NL·Analysis

Belts, get ready to be tightened

The free-spending ways of the last few years are coming to an end, writes online editor John Gushue.

Here's my bet for the next provincial budget: it's going to feel like a great, big cold glass of water.

First, I'm going with the conventional wisdom that the PCs are going to win the election on Oct. 11, and that the Blue Book released this week — strong on the passion, not nearly so much on the details — sets the table for the fiscal agenda in the year to come.

Caution, prudence and even "fiscal constraint," as they word it, are themes you'll find through the Blue Book, as well as modest spending increases so tentative that PC Leader Kathy Dunderdale underscored that the whole package is contingent on there being money to pay for them.

Which is interesting, given that Finance Minister Tom Marshall tipped his hand in August that higher-than-expected oil production meant that the government was poised to collect an extra $600 million this fiscal year. That's a windfall that would be the envy of any other province.

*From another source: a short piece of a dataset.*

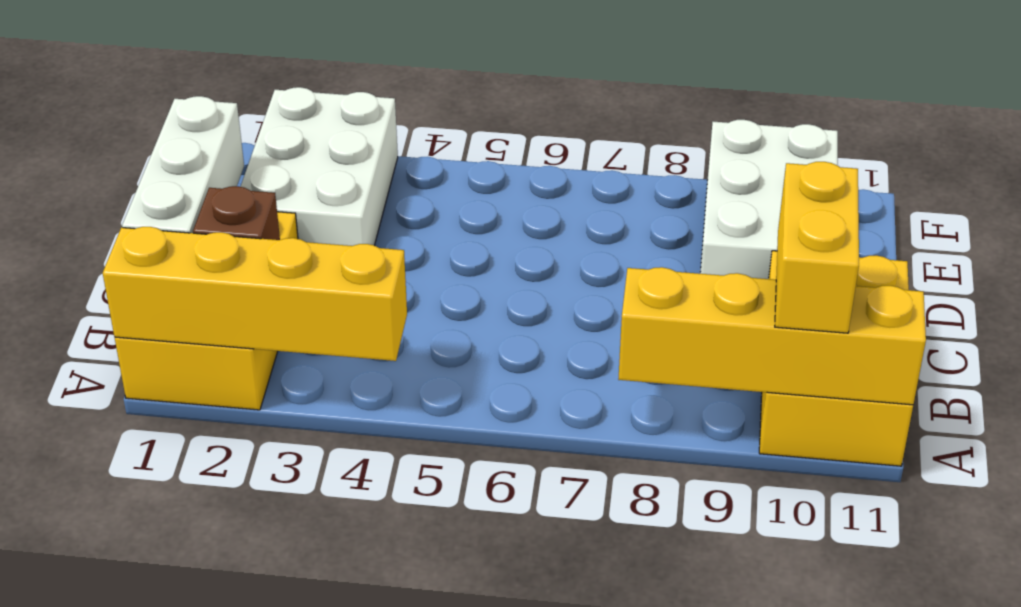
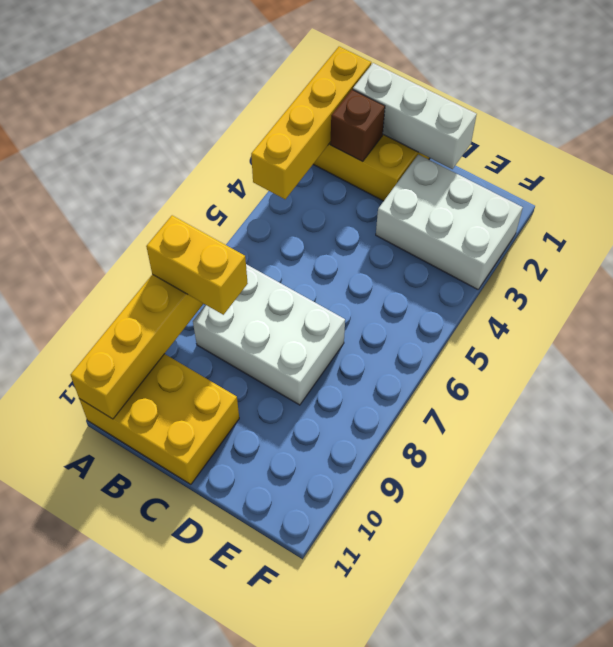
yellow brick A10:B10 level 3 -> yellow brick A8:B8 level 3
white brick D9:F10 level 1 -> white brick B7:D8 level 1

The disclosure came amid a summer-long spurt of spending announcements that cast more than a few doubts on the Tory image of cautious stewards of the public purse. To be honest, many of them were actually re-announcements, all part of a PR campaign to keep Dunderdale and her ministers in the public eye with non-stop announcements about fire trucks and road paving.

All of those announcements flowed from April's $7.3-billion budget, which was the definition of a pre-election spending spree. Marshall had buckets of cash for health care, home-heating rebates, recreation, tourism … well, everyone. None more so than health and education, though, which together account for 58 cents of every dollar that government spends.

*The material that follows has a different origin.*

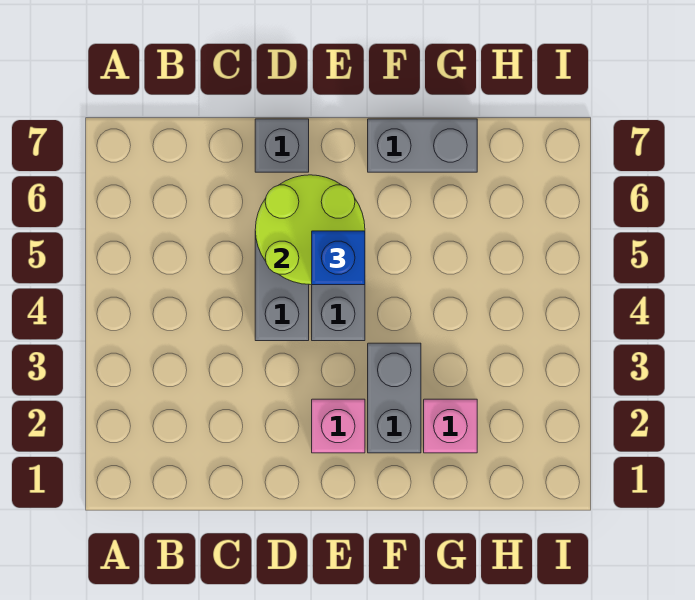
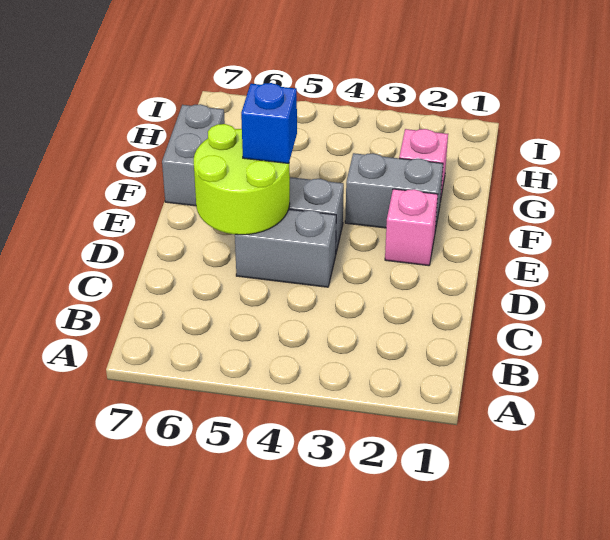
grey brick D7 level 1 -> none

And, my, how that spending has been mounting.

In 2005, the government passed a budget of about $4.4 billion. In other words, the Newfoundland and Labrador government has increased its spending by two thirds in just six years.

Granted, government was doing what it called catch-up work on hospitals, schools and roads, with maintenance, refurbishments and construction that had been put off during years of forced restraint.

Increases at every level

But spending at every level seems to have increased. Consider the public service. When the Tories took office in 2003 (and, let's not forget, before a year or so of serious belt-tightening), there were 6,942 civil servants in core government departments, and not including health and education boards and government agencies.

A count given to my colleague David Cochrane this spring put that number at 8,429, making an increase of about 21 per cent.

That's quite an increase, no matter how you explain it.

No wonder, then, that the former auditor general John Noseworthy — who has a curious transition to PC candidate, in Signal Hill-Quidi Vidi — called the level of recent spending by the governing Tories unsustainable.

Coming up

In this spring's budget lockup, we peppered Marshall with questions about the budget, and the pressure he had been under to spend in an election year. Marshall, who had formerly had a more hawkish point of view on managing the debt, was unapologetic about how there appeared to be money for everyone.

"We're going to have lots of revenues," Marshall said, adding that he expected no complaints from ordinary people. "People are paid well, and we cut their taxes."

The Blue Book, though, has a much more cautious tone. [You can read the full text here.] 

"Implementation of our priorities will be phased, if necessary, to accommodate fiscal constraint," the platform says on its third page - the kind of warning that, in effect, says that every promise is hardly cast in stone.

The year-over-year spending increases were remarkable in the last term.

From the looks of it, a re-elected Tory government will have a different point of view on spending.